> What the task requires
All lines below must be repeated exactly, with the pictures omitted.

**** Provided material

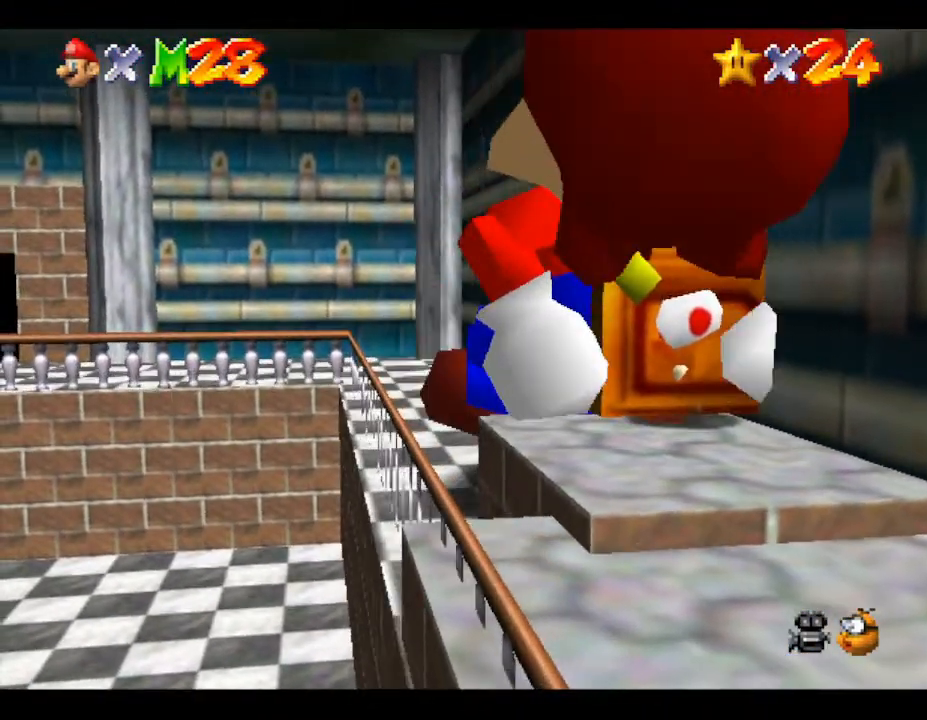
{"buttons": [], "left_stick": "center", "events": [[200, "A", "down"], [433, "A", "up"]]}
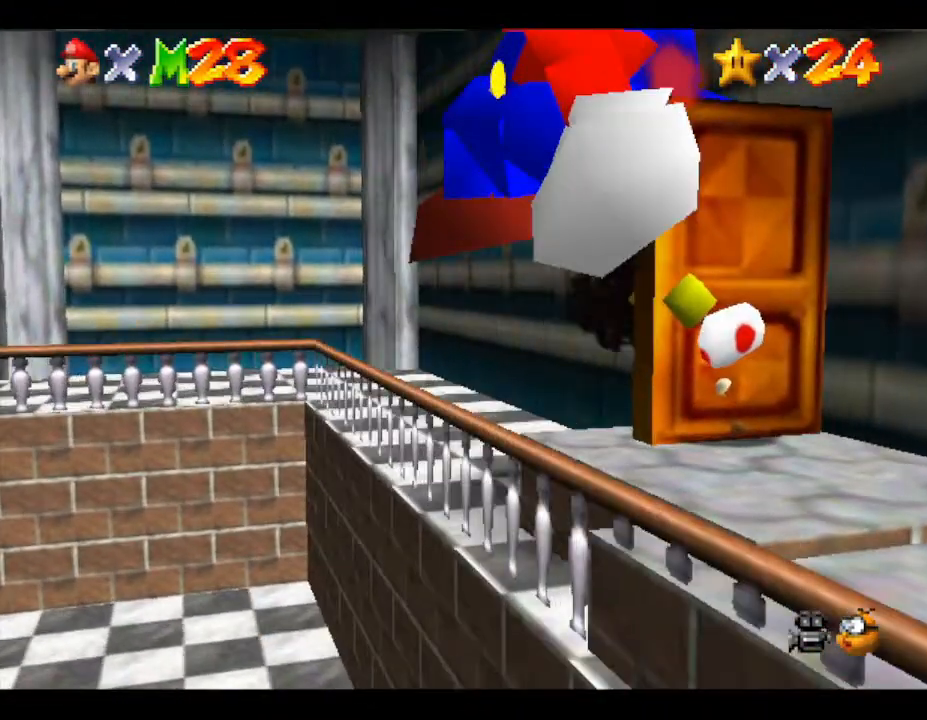
{"buttons": [], "left_stick": "center", "events": []}
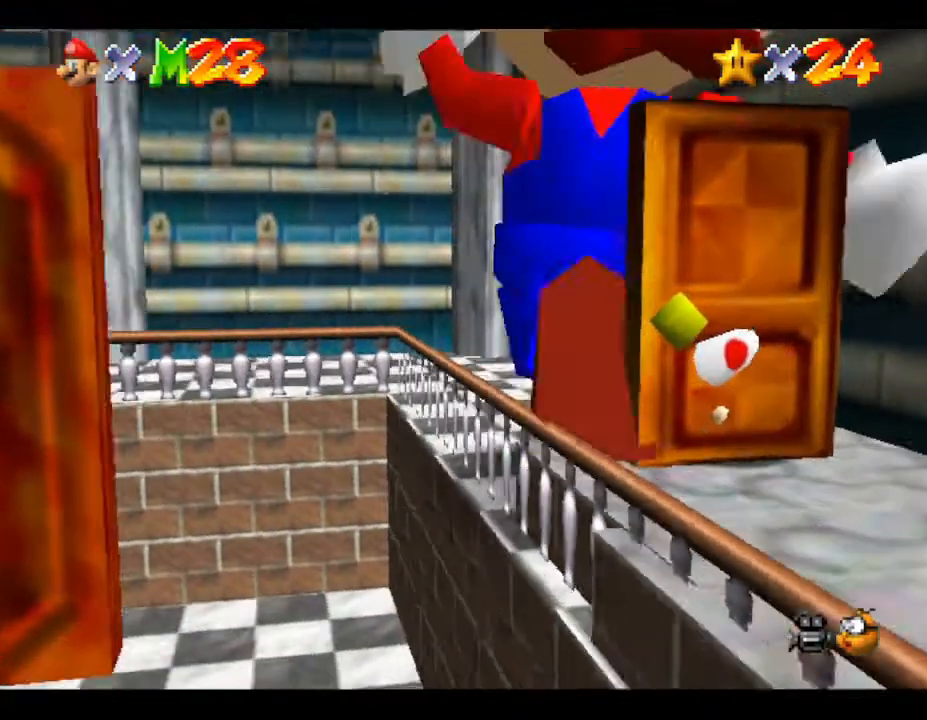
{"buttons": [], "left_stick": "center", "events": []}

********

> Solution to the problem
{"buttons": [], "left_stick": "center", "events": [[200, "A", "down"], [433, "A", "up"]]}
{"buttons": [], "left_stick": "center", "events": []}
{"buttons": [], "left_stick": "center", "events": []}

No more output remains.